After Happy Days, Winkler put his acting career on the back burner, as he began concentrating on producing and directing. He quickly worked on developing his own production company and, within months, he had opened Winkler-Rich Productions.
He produced several television shows including MacGyver, So Weird and Mr. Sunshine, Sightings, and the game shows Wintuition and The Hollywood Squares (the latter from 2002–2004 only). He also directed several movies including the Billy Crystal movie Memories of Me (1988) and Cop and a Half (1993) with Burt Reynolds.
As the 1990s continued, Winkler began a return to acting. In 1994 he returned to TV with the short-lived right-wing comedy Monty on Fox which sank in mere weeks. Also in 1994, he co-starred with Katharine Hepburn in the holiday TV movie "One Christmas", her last film. In 1998, Adam Sandler asked Winkler to play a college football coach, a supporting role in The Waterboy (1998). He would later appear in three other Sandler films, Little Nicky (2000) where he plays himself and is covered in bees, Click (2006, as the main character's father), and You Don't Mess with the Zohan (2008). He has also played small roles in movies such as Down to You (2000), Holes (2003), and I Could Never Be Your Woman (2007).
Winkler recently had a recurring role as incompetent lawyer Barry Zuckerkorn in the Fox Television comedy Arrested Development. In one episode, his character hopped over a dead shark lying on a pier, a reference to his role in the origin of the phrase "jumping the shark". After that episode, Winkler in interviews stated that he was the only person to have "jumped the shark" twice.
When Winkler moved to CBS for one season to star in 2005–06's Out of Practice, his role as the Bluth family lawyer on Arrested Development was taken over by Happy Days co-star Scott Baio in the fall of 2005, shortly before the acclaimed but Nielsen-challenged show ceased production.
In October 2008, Winkler appeared in a video on funnyordie.com with Ron Howard, reprising their roles as Fonzie and Richie Cunningham, encouraging people to vote for Barack Obama. The video entitled "Ron Howard’s Call to Action" also features Andy Griffith.

October 30, 2010
The Rally to Restore Sanity and/or Fear.

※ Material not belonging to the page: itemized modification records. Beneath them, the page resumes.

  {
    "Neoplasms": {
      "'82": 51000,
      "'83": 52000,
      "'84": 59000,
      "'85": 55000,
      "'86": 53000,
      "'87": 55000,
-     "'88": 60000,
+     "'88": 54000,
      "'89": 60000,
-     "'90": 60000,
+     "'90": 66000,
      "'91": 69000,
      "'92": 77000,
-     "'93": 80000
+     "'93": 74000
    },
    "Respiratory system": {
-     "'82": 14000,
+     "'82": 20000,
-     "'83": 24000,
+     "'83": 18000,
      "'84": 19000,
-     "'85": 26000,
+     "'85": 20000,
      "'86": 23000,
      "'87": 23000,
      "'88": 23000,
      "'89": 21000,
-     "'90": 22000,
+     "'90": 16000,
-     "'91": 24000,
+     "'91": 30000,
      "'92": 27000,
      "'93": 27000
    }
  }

The gathering that took place on October 30, 2010 at the National Mall in Washington, DC. The rally was led by Jon Stewart, host of the satirical news program The Daily Show, and Stephen Colbert, in-character as a conservative political pundit.  About 215,000 people attended the rally, according to aerial photography analysis by AirPhotosLive.com for CBS News.
The rally was a combination of what initially were announced as separate events: Stewart's "Rally to Restore Sanity" and Colbert's counterpart, the "March to Keep Fear Alive." Its stated purpose was to provide a venue for attendees to be heard above what Stewart described as the more vocal and extreme 15–20% of Americans who "control the conversation" of American politics, the argument being that these extremes demonize each other and engage in counterproductive actions, with a return to sanity intended to promote reasoned discussion. Despite Stewart's insistence to the contrary, news reports cast the rally as a spoof of Glenn Beck's Restoring Honor rally and Al Sharpton's Reclaim the Dream rally. 


To quote the Bicentennial Minute, "And that's the way it was".